A 3-L flask contains nitrogen gas at 21°C and 0.95atm pressure. What is the final pressure in the flask if an additional 4 g of N2 gas is added to the flask and the flask cooled to -59°C?
To find the final pressure in the flask, we can use the ideal gas law equation: PV = nRT, where P is the pressure, V is the volume, n is the number of moles of gas, R is the ideal gas constant, and T is the temperature.
First, let's calculate the number of moles of nitrogen gas in the 3-L flask at 21°C and 0.95 atm pressure. We can use the following formula to calculate the number of moles (n):
n = PV / RT
Given:
P1 = 0.95 atm (initial pressure)
V1 = 3 L (initial volume)
T1 = 21°C + 273.15 = 294.15 K (initial temperature)
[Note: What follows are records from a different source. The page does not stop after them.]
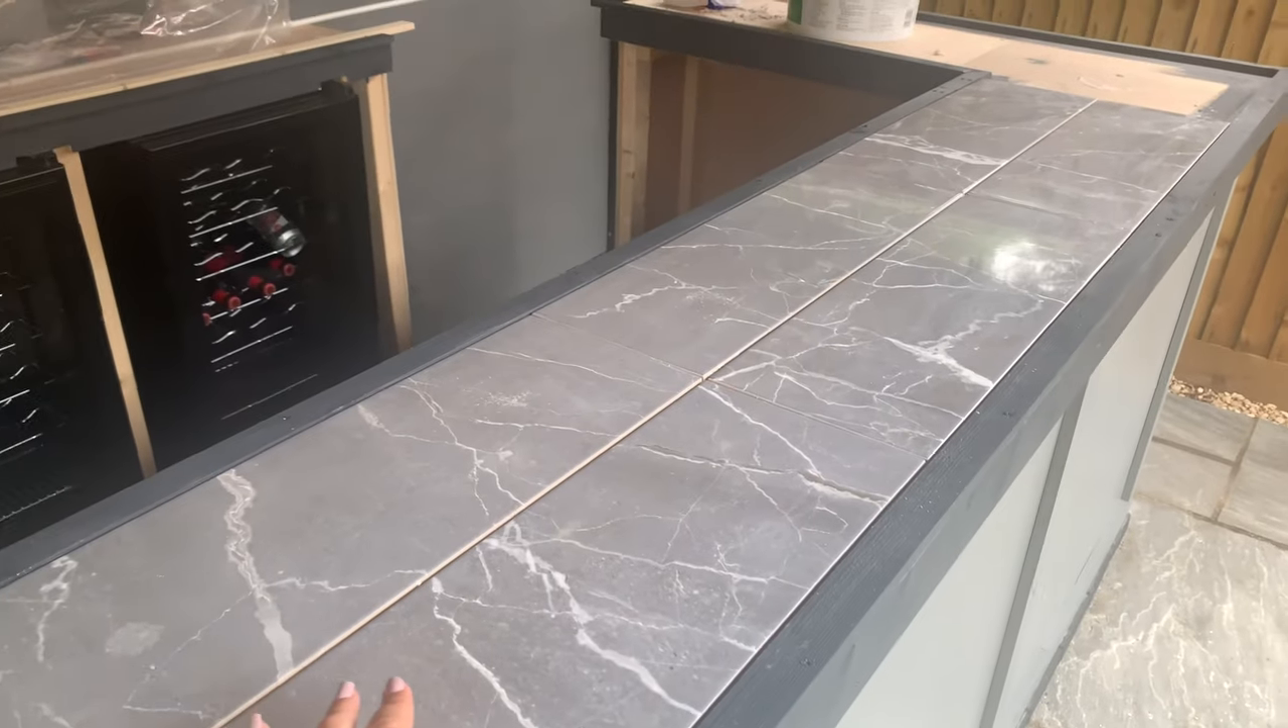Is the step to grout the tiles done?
No.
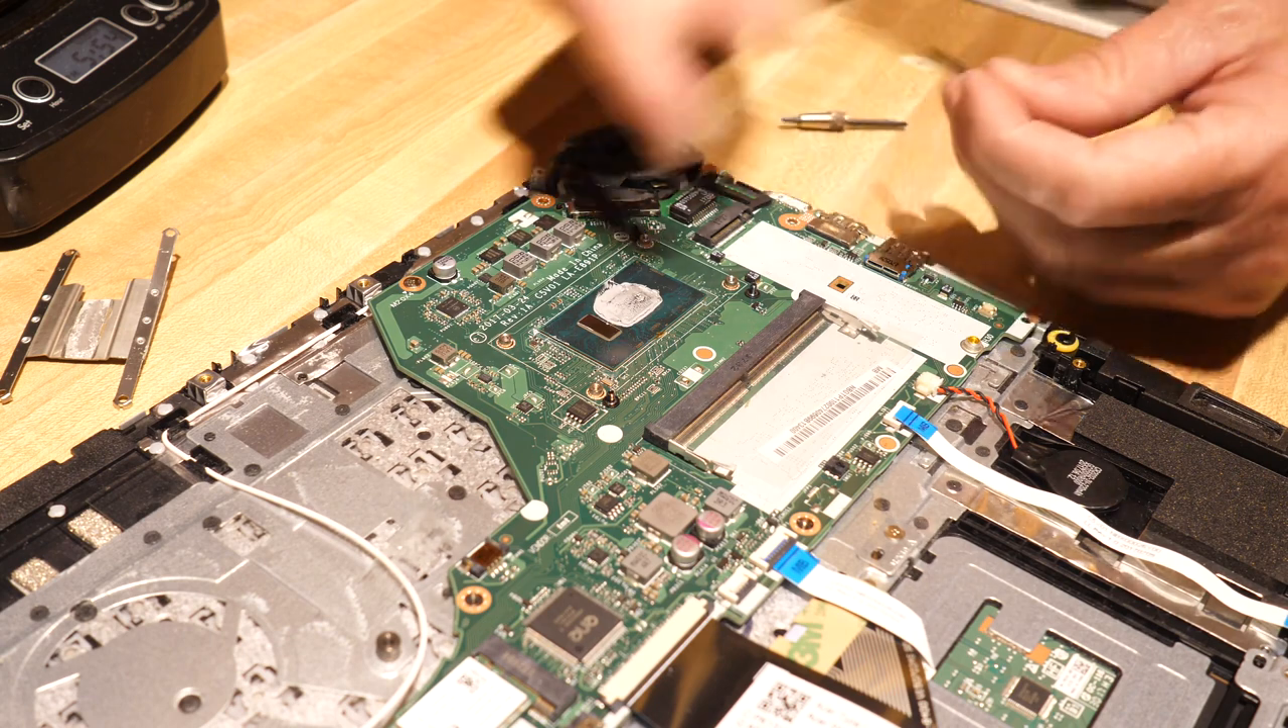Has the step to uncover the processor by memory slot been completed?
Yes.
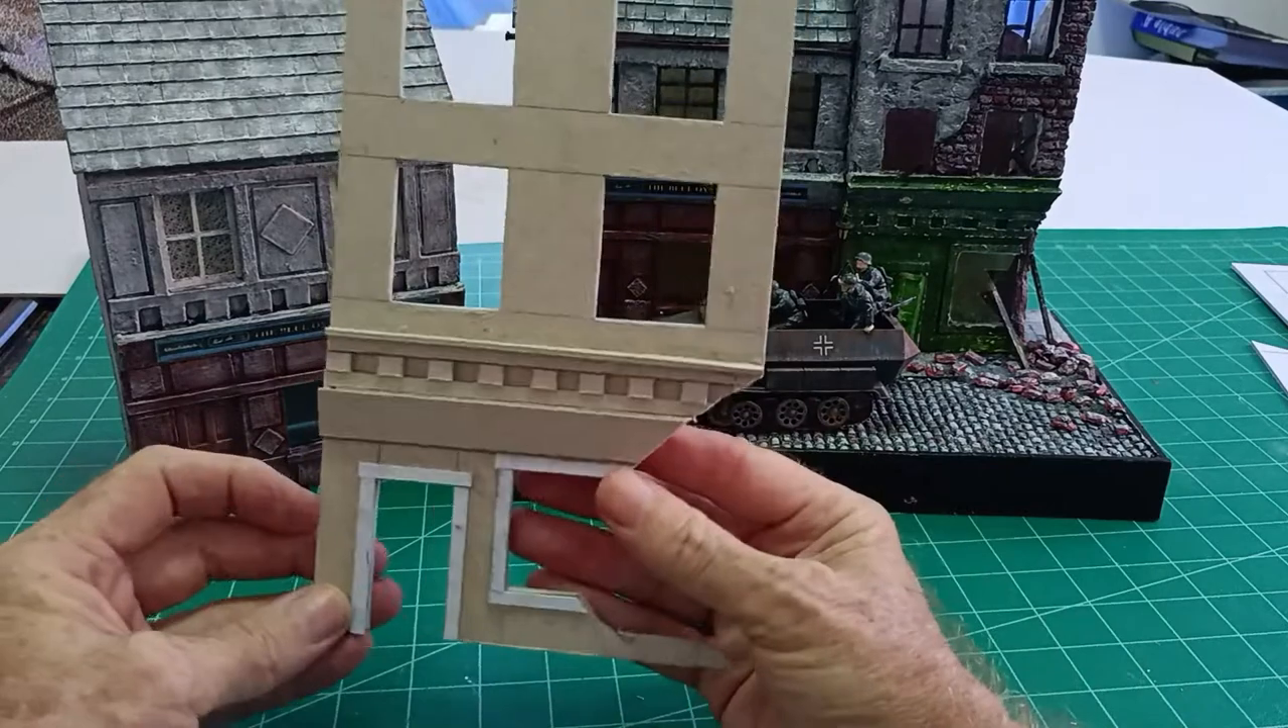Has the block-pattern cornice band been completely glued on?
Yes.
R = 0.0821 L·atm/(mol·K) (ideal gas constant)
n1 = (0.95 atm * 3 L) / ( 0.0821 L·atm/(mol·K) * 294.15 K)
n1 ≈ 0.11 mol
Now, let's calculate the number of moles of the additional 4 g of N2 gas that is added to the flask. We can use the formula:
n2 = m / M
Given:
m = 4 g (mass of N2 gas)
M = 28.0134 g/mol (molar mass of N2 gas)
n2 = 4 g / 28.0134 g/mol
n2 ≈ 0.143 mol
To find the total moles (ntotal), we add n1 and n2:
ntotal = n1 + n2
ntotal ≈ 0.11 mol + 0.143 mol ≈ 0.253 mol
Now, let's find the final pressure by rearranging the ideal gas law equation:
P2 = (ntotal * R * T2) / V
Given:
T2 = -59°C + 273.15 = 214.15 K (final temperature)
V = 3 L (volume)
P2 = (0.253 mol * 0.0821 L·atm/(mol·K) * 214.15 K) / 3 L
P2 ≈ 0.465 atm
Therefore, the final pressure in the flask after adding 4 g of N2 gas and cooling to -59°C is approximately 0.465 atm.